**What is needed:**
What lines of the data hold the string "layout"? Copy them all.
- Opening Delimiter -
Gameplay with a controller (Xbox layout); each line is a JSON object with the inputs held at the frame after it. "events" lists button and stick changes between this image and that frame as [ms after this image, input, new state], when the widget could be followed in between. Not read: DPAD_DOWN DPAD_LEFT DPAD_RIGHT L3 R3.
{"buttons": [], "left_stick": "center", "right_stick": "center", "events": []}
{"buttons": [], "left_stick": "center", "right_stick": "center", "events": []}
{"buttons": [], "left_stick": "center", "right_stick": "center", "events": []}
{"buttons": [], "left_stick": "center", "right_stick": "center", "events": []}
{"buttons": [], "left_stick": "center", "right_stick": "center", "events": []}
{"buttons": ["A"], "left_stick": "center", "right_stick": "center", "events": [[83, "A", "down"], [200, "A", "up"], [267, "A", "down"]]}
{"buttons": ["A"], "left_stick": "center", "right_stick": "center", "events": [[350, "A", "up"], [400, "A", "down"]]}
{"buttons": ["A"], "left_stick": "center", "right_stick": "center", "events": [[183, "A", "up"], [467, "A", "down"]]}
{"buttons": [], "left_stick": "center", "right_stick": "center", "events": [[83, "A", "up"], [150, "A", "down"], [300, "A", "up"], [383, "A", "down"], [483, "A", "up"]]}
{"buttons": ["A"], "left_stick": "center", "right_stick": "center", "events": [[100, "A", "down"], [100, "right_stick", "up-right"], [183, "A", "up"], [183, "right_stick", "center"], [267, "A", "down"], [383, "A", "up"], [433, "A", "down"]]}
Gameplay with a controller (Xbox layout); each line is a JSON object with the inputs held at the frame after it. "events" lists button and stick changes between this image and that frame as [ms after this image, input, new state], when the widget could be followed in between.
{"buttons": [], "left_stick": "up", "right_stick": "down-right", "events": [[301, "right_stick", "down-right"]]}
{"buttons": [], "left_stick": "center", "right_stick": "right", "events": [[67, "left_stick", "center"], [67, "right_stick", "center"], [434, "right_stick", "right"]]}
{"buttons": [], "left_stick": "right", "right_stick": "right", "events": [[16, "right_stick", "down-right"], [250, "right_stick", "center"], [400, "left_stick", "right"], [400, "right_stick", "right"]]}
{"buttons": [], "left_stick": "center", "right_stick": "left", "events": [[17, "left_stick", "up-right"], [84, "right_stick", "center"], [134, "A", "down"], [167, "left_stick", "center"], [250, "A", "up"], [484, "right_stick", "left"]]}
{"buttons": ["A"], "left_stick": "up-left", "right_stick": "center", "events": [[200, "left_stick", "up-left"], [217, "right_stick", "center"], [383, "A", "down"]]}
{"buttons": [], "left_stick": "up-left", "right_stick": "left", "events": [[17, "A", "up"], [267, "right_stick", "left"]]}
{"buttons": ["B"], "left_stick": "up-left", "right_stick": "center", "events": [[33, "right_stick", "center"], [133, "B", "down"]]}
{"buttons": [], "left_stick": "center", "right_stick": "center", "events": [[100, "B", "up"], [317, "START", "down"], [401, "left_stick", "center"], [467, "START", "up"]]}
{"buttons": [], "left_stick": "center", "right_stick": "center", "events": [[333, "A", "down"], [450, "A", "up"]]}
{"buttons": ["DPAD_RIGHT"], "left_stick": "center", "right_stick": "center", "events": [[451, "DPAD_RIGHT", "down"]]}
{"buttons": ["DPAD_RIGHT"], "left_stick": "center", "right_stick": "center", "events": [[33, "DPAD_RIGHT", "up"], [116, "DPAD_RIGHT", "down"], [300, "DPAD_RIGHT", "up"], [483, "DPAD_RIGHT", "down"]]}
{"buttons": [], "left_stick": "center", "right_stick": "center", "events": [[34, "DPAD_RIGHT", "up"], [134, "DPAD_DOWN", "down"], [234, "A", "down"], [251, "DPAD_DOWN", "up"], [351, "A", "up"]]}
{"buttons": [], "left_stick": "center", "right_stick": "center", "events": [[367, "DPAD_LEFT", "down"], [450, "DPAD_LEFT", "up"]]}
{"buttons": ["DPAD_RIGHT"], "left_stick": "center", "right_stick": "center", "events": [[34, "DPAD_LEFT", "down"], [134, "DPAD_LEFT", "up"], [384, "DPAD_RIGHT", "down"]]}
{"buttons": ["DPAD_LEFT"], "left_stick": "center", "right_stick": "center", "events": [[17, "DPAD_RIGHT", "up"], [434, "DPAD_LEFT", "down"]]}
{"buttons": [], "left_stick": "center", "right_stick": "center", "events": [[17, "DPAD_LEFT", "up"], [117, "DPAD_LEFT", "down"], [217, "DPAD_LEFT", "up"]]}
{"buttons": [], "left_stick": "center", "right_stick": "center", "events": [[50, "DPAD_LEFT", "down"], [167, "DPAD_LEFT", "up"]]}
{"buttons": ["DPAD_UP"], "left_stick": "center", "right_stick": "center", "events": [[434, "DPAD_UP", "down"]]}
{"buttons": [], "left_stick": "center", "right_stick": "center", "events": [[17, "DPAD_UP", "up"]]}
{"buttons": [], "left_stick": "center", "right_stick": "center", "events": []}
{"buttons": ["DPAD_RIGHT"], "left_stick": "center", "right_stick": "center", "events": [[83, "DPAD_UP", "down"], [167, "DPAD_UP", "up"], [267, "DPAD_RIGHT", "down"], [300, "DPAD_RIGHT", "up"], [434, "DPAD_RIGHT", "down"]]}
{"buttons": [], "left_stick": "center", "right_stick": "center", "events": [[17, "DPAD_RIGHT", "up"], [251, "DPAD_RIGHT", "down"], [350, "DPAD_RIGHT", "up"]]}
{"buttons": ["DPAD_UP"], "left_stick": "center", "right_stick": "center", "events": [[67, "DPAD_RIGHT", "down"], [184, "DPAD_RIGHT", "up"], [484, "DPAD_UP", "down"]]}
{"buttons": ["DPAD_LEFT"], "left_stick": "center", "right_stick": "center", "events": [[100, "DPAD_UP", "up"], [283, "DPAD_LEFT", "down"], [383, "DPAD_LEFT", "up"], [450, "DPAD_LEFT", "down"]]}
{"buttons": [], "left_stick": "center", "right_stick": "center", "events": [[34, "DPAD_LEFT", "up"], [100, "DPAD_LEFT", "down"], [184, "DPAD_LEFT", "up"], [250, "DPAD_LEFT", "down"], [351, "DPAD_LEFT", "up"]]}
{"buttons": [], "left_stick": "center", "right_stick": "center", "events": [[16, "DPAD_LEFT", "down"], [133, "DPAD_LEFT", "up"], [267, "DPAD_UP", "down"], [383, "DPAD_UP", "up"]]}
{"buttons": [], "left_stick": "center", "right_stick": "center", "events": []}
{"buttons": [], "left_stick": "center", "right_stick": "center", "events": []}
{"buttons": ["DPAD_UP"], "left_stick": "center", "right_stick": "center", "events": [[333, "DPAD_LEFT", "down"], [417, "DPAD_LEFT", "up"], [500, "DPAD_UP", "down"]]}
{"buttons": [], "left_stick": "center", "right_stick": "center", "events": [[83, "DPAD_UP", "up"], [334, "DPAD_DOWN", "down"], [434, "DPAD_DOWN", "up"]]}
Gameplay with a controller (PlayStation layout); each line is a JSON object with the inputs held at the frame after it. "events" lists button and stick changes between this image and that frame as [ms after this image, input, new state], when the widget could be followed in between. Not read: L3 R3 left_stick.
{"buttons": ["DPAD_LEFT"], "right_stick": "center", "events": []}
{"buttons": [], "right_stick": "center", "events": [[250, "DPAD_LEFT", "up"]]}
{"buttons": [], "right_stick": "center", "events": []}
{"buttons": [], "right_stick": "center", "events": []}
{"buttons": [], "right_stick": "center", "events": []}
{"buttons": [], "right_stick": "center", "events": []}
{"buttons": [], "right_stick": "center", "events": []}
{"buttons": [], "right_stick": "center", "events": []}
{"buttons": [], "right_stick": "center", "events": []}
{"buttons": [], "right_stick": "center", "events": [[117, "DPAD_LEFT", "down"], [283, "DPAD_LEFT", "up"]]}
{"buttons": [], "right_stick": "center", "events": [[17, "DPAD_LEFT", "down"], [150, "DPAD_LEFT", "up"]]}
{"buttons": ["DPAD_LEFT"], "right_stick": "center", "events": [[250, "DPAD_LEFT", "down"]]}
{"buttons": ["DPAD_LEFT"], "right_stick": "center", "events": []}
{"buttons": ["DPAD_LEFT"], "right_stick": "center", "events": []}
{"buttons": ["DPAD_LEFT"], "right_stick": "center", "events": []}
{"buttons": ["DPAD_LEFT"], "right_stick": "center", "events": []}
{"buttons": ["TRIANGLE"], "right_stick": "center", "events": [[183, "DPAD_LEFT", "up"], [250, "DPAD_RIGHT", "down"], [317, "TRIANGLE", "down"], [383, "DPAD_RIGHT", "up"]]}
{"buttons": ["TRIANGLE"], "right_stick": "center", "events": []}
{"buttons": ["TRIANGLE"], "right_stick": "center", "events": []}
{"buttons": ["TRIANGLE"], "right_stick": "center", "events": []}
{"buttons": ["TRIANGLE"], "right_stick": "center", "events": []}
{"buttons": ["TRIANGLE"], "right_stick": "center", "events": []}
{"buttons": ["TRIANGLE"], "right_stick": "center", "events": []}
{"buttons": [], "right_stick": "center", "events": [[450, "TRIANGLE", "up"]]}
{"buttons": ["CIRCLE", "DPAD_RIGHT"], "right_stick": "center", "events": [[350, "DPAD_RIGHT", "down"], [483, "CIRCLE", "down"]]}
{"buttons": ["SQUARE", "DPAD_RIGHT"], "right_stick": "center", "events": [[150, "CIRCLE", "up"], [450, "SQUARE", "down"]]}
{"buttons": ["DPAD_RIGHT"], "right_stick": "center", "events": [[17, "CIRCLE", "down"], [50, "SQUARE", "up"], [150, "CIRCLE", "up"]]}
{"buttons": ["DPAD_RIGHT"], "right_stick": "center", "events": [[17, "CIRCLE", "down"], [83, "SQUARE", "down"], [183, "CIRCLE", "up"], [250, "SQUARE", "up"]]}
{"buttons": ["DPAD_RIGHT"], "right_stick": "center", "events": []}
- Closing Delimiter -
**Result of the task:**
Gameplay with a controller (Xbox layout); each line is a JSON object with the inputs held at the frame after it. "events" lists button and stick changes between this image and that frame as [ms after this image, input, new state], when the widget could be followed in between. Not read: DPAD_DOWN DPAD_LEFT DPAD_RIGHT L3 R3.
Gameplay with a controller (Xbox layout); each line is a JSON object with the inputs held at the frame after it. "events" lists button and stick changes between this image and that frame as [ms after this image, input, new state], when the widget could be followed in between.
Gameplay with a controller (PlayStation layout); each line is a JSON object with the inputs held at the frame after it. "events" lists button and stick changes between this image and that frame as [ms after this image, input, new state], when the widget could be followed in between. Not read: L3 R3 left_stick.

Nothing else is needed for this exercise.